Globus (Latin for globe or ball) is the sensation of a lump or ball in the throat, typically felt in the throat at the level of the Adam’s apple. It is commonly experienced with an intense emotional experience. The "globus response" is a common human experience. Globus seems equally prevalent in men and women.
It seems likely that most people experience globus at sometime in our lives. However, no cause has been demonstrated and there are no serious consequences. Despite anecdotal reports and observations, there appears to be no association with other gastrointestinal disorders such as heartburn or irritable bowel syndrome. Reported associations with headache or other conditions likely result from referral bias – that is, observations of patients sent to specialists.

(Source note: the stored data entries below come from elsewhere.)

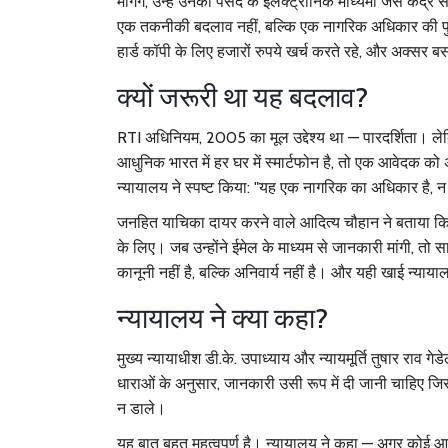
मांगेंगे, उन्हें उनकी पसंद के इलेक्ट्रॉनिक माध्यमों जैसे
केंद्र
एक तकनीकी बदलाव नहीं, बल्कि एक नागरिक अधिकार की पुनर्
हार्ड कॉपी के लिए हजारों रुपये खर्च करते रहे, और अक्सर 
क्यों जरूरी था यह बदलाव?
RTI अधिनियम, 2005 का मूल उद्देश्य था — पारदर्शिता।
आधुनिक भारत में हर घर में स्मार्टफोन है, तो एक आवेदक 
न्यायालय ने स्पष्ट किया:
"यह एक नागरिक का अधिकार है, न क
जनहित याचिका दायर करने वाले आदित्य चौहान ने बताया कि उ
के लिए। जब उन्होंने ईमेल के माध्यम से जानकारी मांगी, त
कानूनी नहीं है, बल्कि अनिवार्य नहीं है। और यही खाई न्या
न्यायालय ने क्या कहा?
मुख्य न्यायाधीश
डी.के. उपाध्याय
और न्यायमूर्ति
तुषार राव गेडे
धाराओं के अनुसार, जानकारी उसी रूप में दी जानी चाहिए जिस
न डाले।
यह बात बहुत महत्वपूर्ण है। न्यायालय ने कहा — अगर कोई 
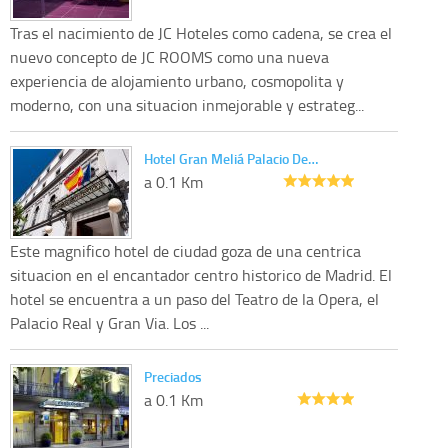
Tras el nacimiento de JC Hoteles como cadena, se crea el
nuevo concepto de JC ROOMS como una nueva
experiencia de alojamiento urbano, cosmopolita y
moderno, con una situacion inmejorable y estrateg...
Hotel Gran Meliá Palacio De…
a 0.1 Km
Este magnifico hotel de ciudad goza de una centrica
situacion en el encantador centro historico de Madrid. El
hotel se encuentra a un paso del Teatro de la Opera, el
Palacio Real y Gran Via. Los ...
Preciados
a 0.1 Km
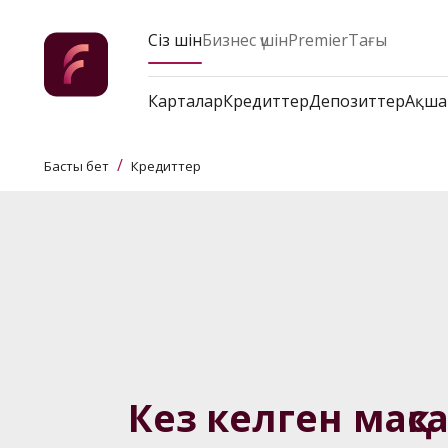
Сіз үшін
Бизнес үшін
Premier
Тағы
Карталар
Кредиттер
Депозиттер
Ақша
/
Басты бет
Кредиттер
Кез келген мақсат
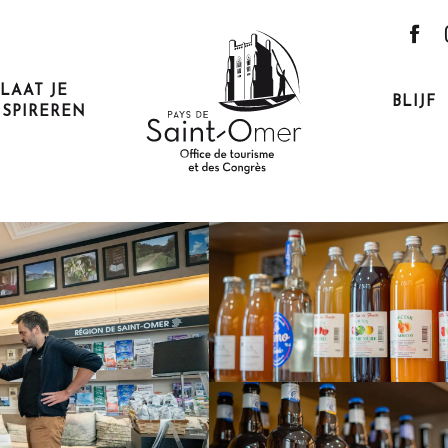
Office de Tourisme
LAAT JE
BLIJF
NSPIREREN
risme
schrijving
Ik ga met de trein!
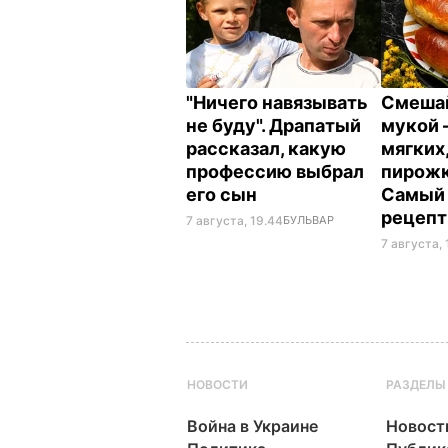
"Ничего навязывать
Смешай
не буду". Драпатый
мукой –
рассказал, какую
мягких,
профессию выбрал
пирожк
его сын
Самый
рецеп
7 августа, 19.44
БУЛЬВАР
7 августа, 
НОВОСТИ
РАЗДЕЛЫ
Война в Украине
Новост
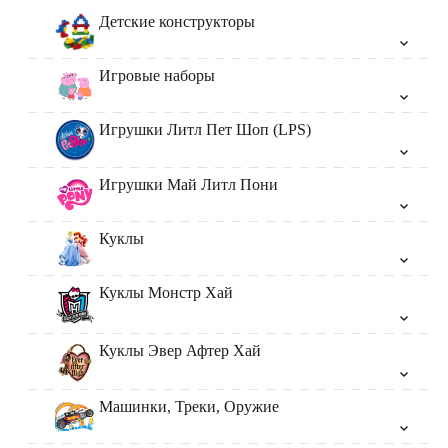
Детские конструкторы
Игровые наборы
Игрушки Литл Пет Шоп (LPS)
Игрушки Май Литл Пони
Куклы
Куклы Монстр Хай
Куклы Эвер Афтер Хай
Машинки, Треки, Оружие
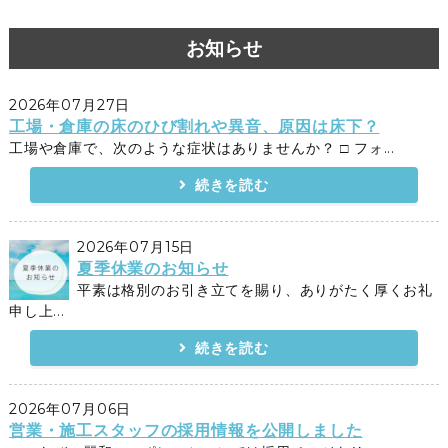
お知らせ
2026年07月27日
工場・倉庫の床のひび割れや異音、原因は床下？
工場や倉庫で、次のような症状はありませんか？ □ フォ...
続きを読む
2026年07月15日
夏季休業のお知らせ
平素は格別のお引き立てを賜り、ありがたく厚くお礼
申し上...
続きを読む
2026年07月06日
営業・施工スタッフの採用情報を公開しました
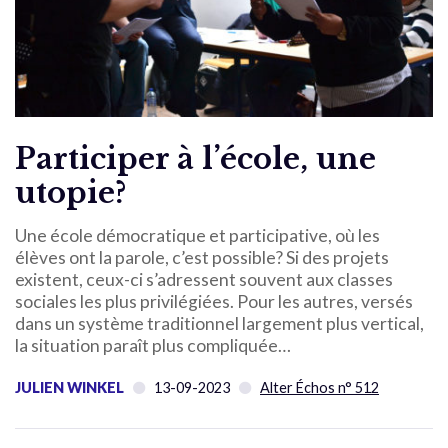
Participer à l’école, une
utopie?
Une école démocratique et participative, où les
élèves ont la parole, c’est possible? Si des projets
existent, ceux-ci s’adressent souvent aux classes
sociales les plus privilégiées. Pour les autres, versés
dans un système traditionnel largement plus vertical,
la situation paraît plus compliquée…
JULIEN WINKEL
13-09-2023
Alter Échos n° 512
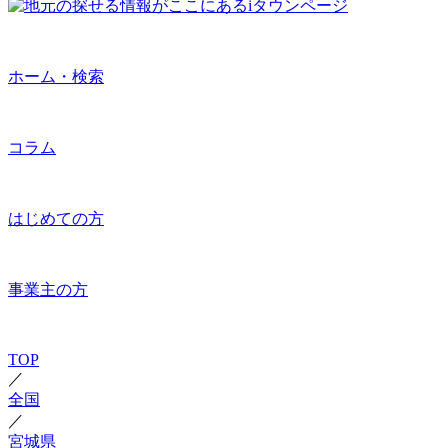
ホーム・検索
コラム
はじめての方
事業主の方
TOP
／
全国
／
宮城県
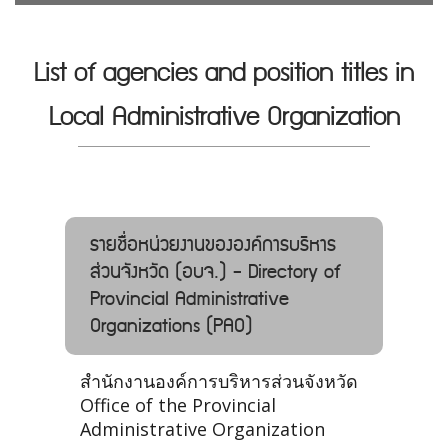
List of agencies and position titles in
Local Administrative Organization
รายชื่อหน่วยงานขององค์การบริหาร
ส่วนจังหวัด (อบจ.) - Directory of
Provincial Administrative
Organizations (PAO)
สำนักงานองค์การบริหารส่วนจังหวัด
Office of the Provincial
Administrative Organization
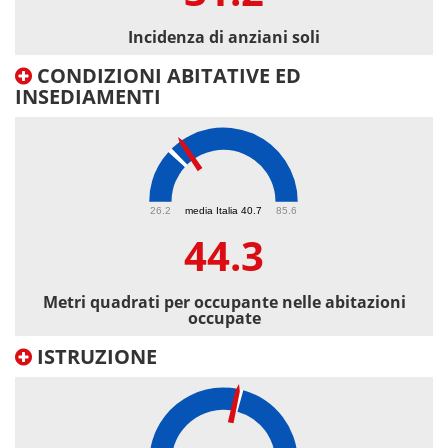
Incidenza di anziani soli
CONDIZIONI ABITATIVE ED
INSEDIAMENTI
44.3
26.2
media Italia 40.7
85.6
44.3
Metri quadrati per occupante nelle abitazioni
occupate
ISTRUZIONE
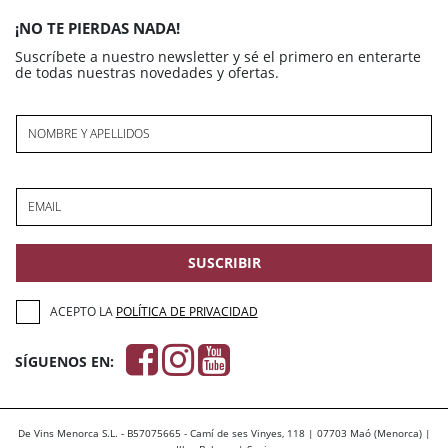
¡NO TE PIERDAS NADA!
Suscríbete a nuestro newsletter y sé el primero en enterarte
de todas nuestras novedades y ofertas.
NOMBRE Y APELLIDOS
EMAIL
SUSCRIBIR
ACEPTO LA
POLÍTICA DE PRIVACIDAD
SÍGUENOS EN:
De Vins Menorca S.L. - B57075665 - Camí de ses Vinyes, 118 | 07703 Maó (Menorca) |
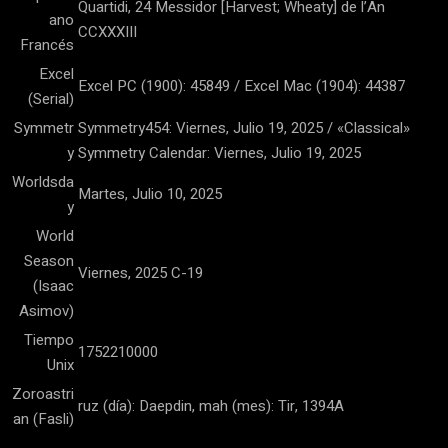
Quartidi, 24 Messidor [Harvest; Wheaty] de l’An
ano
CCXXXIII
Francés
Excel
Excel PC (1900): 45849 / Excel Mac (1904): 44387
(Serial)
Symmetr
Symmetry454: Viernes, Julio 19, 2025 / «Classical»
y
Symmetry Calendar: Viernes, Julio 19, 2025
Worldsda
Martes, Julio 10, 2025
y
World
Season
Viernes, 2025 C-19
(Isaac
Asimov)
Tiempo
1752210000
Unix
Zoroastri
ruz (día): Daepdin, mah (mes): Tir, 1394A
an (Fasli)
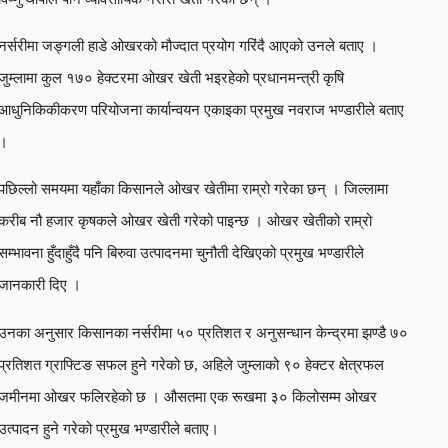
नर्सरीमा जङ्गली हाडे ओखरको मौज्दात प्रयोग गरिंदै आएको उनले बताए ।
जुम्लामा कुल १७० हेक्टरमा ओखर खेती भइरहेको प्रधानमन्त्री कृषि
आधुनिकिकीकरण परियोजना कार्यान्वयन एकाइका प्रमुख नवराज भण्डारीले बताए
।
पछिल्लो समयमा यहाँका किसानले ओखर खेतीमा राम्रो गरेका छन् । जिल्लामा
करीब नौ हजार कृषकले ओखर खेती गरेको पाइन्छ । ओखर खेतीको राम्रो
सम्भावना हुँदाहुँदै पनि बिरुवा उत्पादनमा चुनौती देखिएको प्रमुख भण्डारीले
जानकारी दिए ।
उनका अनुसार किसानका नर्सरीमा ५० प्रतिशत र अनुसन्धान केन्द्रमा झण्डै ७०
प्रतिशत ग्राफ्टिङ सफल हुने गरेको छ, अहिले जुम्लाको ९० हेक्टर क्षेत्रफल
जमीनमा ओखर फलिरहेको छ । औसतमा एक रूखमा ३० किलोसम्म ओखर
उत्पादन हुने गरेको प्रमुख भण्डारीले बताए।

Globus, like tears, may express an emotion. Its apparent relationship to emotion means some people will be unnecessarily troubled by the symptom. Those with anxiety, depression, panic or other emotional distress may benefit from treatment or advice concerning these other conditions.
Causes of Globus
As with all the functional gastrointestinal disorders, the cause of the globus sensation is unknown. Hypersensitivity of the upper esophagus is suspected. One observer suggested that nervousness leads to a dry mouth, repeated swallowing, and enhanced awareness of the throat.
Several attempts to demonstrate alteration in the contraction of the muscles of the upper esophageal sphincter have garnered inconsistent results, and no related anatomical abnormalities have been observed in the throat and larynx. Nevertheless, a troubled patient may be greatly reassured by an ear, nose, and throat specialist examination.